## WHAT YOU ARE ASKED TO DO
In the records below, find the line with "source by **BitSong**." and the line with "- VueJS/NuxtJS". Print both exactly, along with every line between them, and no other line.
*** Begin section ***
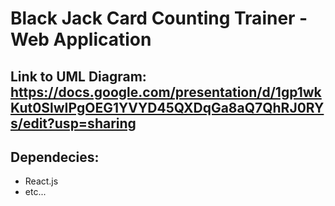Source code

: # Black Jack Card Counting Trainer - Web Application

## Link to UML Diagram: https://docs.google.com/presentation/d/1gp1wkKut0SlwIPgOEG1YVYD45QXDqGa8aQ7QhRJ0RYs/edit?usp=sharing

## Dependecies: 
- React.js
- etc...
*** End section ***
*** Begin section ***
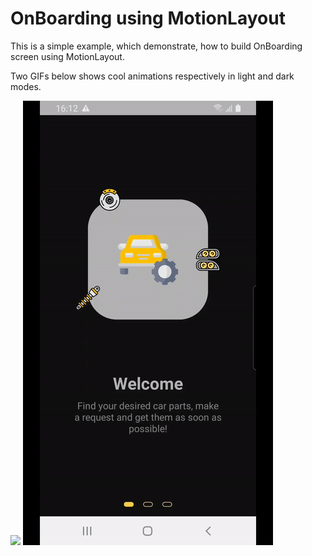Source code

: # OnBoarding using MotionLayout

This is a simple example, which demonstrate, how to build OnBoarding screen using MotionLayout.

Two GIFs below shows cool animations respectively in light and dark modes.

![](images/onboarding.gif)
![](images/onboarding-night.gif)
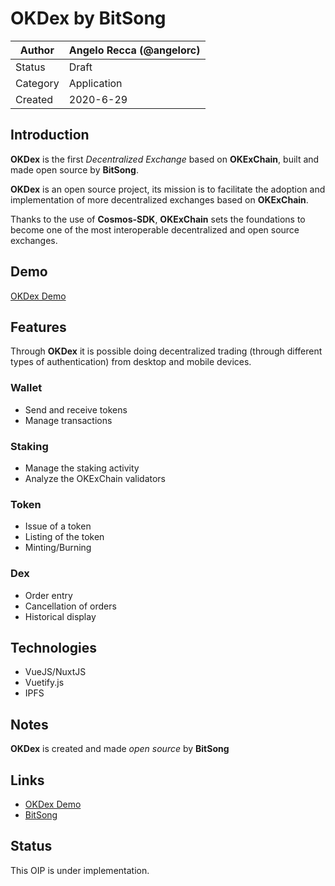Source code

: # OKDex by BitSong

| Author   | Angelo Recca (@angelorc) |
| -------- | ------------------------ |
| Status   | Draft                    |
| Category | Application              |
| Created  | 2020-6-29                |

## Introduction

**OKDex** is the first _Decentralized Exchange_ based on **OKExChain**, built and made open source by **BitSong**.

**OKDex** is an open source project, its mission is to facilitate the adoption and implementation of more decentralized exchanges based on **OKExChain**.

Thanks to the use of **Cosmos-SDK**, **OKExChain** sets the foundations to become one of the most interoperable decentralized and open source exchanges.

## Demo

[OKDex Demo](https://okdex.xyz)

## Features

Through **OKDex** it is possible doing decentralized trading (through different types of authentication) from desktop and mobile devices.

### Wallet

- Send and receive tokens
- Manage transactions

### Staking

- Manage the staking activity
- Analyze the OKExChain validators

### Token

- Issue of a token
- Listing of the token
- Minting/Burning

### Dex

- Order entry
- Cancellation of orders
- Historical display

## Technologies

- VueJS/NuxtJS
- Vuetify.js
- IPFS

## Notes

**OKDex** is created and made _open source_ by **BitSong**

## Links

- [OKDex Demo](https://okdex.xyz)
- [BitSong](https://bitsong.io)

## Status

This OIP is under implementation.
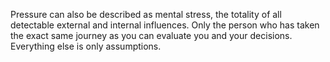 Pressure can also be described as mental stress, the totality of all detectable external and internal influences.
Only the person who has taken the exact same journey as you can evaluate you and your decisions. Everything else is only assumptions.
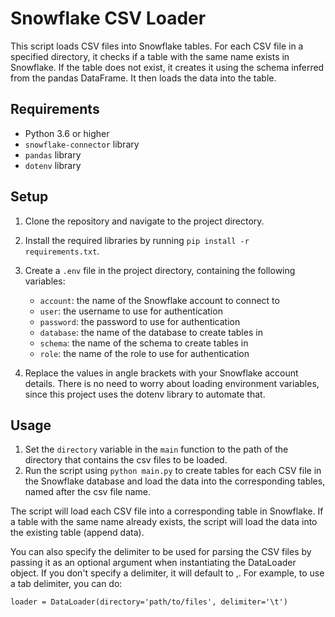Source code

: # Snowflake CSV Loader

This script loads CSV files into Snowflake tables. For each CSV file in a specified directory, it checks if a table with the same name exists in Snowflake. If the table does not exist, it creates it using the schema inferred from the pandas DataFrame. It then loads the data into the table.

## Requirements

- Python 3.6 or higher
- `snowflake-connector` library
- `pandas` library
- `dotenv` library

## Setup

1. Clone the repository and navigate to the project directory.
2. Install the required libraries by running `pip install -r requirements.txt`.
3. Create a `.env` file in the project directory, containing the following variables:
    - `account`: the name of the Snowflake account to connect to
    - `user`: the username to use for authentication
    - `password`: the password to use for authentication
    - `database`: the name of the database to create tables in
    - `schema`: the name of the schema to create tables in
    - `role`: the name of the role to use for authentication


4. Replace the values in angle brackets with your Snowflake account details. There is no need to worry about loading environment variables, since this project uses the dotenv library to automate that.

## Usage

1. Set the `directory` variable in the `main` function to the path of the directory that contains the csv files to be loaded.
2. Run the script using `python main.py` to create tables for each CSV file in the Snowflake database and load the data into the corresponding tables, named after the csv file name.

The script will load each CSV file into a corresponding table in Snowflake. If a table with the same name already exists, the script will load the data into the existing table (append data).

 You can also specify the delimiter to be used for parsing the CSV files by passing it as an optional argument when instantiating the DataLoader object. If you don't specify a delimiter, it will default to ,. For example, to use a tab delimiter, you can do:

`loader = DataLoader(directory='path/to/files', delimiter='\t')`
*** End section ***
## TASK ANSWER
**OKDex** is the first _Decentralized Exchange_ based on **OKExChain**, built and made open source by **BitSong**.

**OKDex** is an open source project, its mission is to facilitate the adoption and implementation of more decentralized exchanges based on **OKExChain**.

Thanks to the use of **Cosmos-SDK**, **OKExChain** sets the foundations to become one of the most interoperable decentralized and open source exchanges.

## Demo

[OKDex Demo](https://okdex.xyz)

## Features

Through **OKDex** it is possible doing decentralized trading (through different types of authentication) from desktop and mobile devices.

### Wallet

- Send and receive tokens
- Manage transactions

### Staking

- Manage the staking activity
- Analyze the OKExChain validators

### Token

- Issue of a token
- Listing of the token
- Minting/Burning

### Dex

- Order entry
- Cancellation of orders
- Historical display

## Technologies

- VueJS/NuxtJS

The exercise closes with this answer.